Photo of Governor Peter Shumlin with agency representatives as he announces child protection funding package
Pat Bradley/WAMC
Vermont Governor Peter Shumlin announces child protection funding package

Vermont Governor Peter Shumlin today announced an $8.4 million proposed funding package for the 2016-2017 budget years to add staff to the Department of Children and Families and agencies involved in child protection.
Governor Shumlin says the state’s opiate addiction problem has created a child protection crisis.  He announced a budget adjustment package to hire 35 people at the Department of Children and Families, an additional Superior Court Judge, and to provide additional resources to the Defender General and State’s Attorney’s offices.   “This is pretty scary stuff.  The number of children that we are taking into custody, that means kids who are no longer with their parents, has increased 40 percent in the last two years. 80 percent of those cases opiate addiction is at the root of these heartbreaking circumstances. So we have to do better.  Our social workers are doing heroic work. They need more help. So does the system.”

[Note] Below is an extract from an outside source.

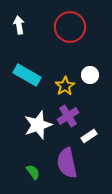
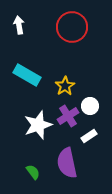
red circle: moved 2 px right
white circle: moved 31 px down
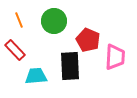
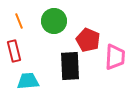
orange line: moved 1 px down
red rectangle: moved 1 px left, 1 px down; rotated 30 degrees clockwise
cyan trapezoid: moved 8 px left, 5 px down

Officials in the child welfare and judicial system joined the governor at the statehouse. Agency of Human Services Secretary Hal Cohen says the funding would be a big step forward to help vulnerable Vermonters.   “Our opiate addiction problem is a child protection crisis. And in a really difficult budget, the governor, the administration, we have made this a priority.  We are very hopeful that by adding social workers, by adding substance abuse specialists that we are going to be able to do a better job protecting our children and also giving social workers the ability to do the kind of work that they need to do.”

Vermont Chief Superior Court Judge Brian Grearson says it is critical to approach the addiction crisis systemically. He is pleased that the governor is also expanding funding across the criminal justice and judicial system.  “This is a system-wide problem that we all have to get together to address.  So I think the initiative that the governor has taken is an acknowledgement of the pressure that is on this system system-wide as a result of the opiate epidemic.  And it’s also a recognition that if we’re going to provide essential government services that those services have to be fully and appropriately funded.”

Governor Shumlin criticized what he called an “irrational exuberance” by the FDA, physicians and drug manufacturers in marketing and prescribing painkillers.  He says that has led to dependence on opiates and the addiction crisis.  “In 2012 we prescribed enough Oxycontin to give every adult living in America a prescription of Oxycontin. Until we have an honest discussion about limiting painkillers and our approach to pain in America we’re not going to be saying we finally found the peak of demand in our battle against addiction.”

To pay for the plan, Governor Shumlin will request a $3.4 million adjustment in the 2016 state budget and a $5 million allocation in the 2017 budget that will be presented to the Legislature in January.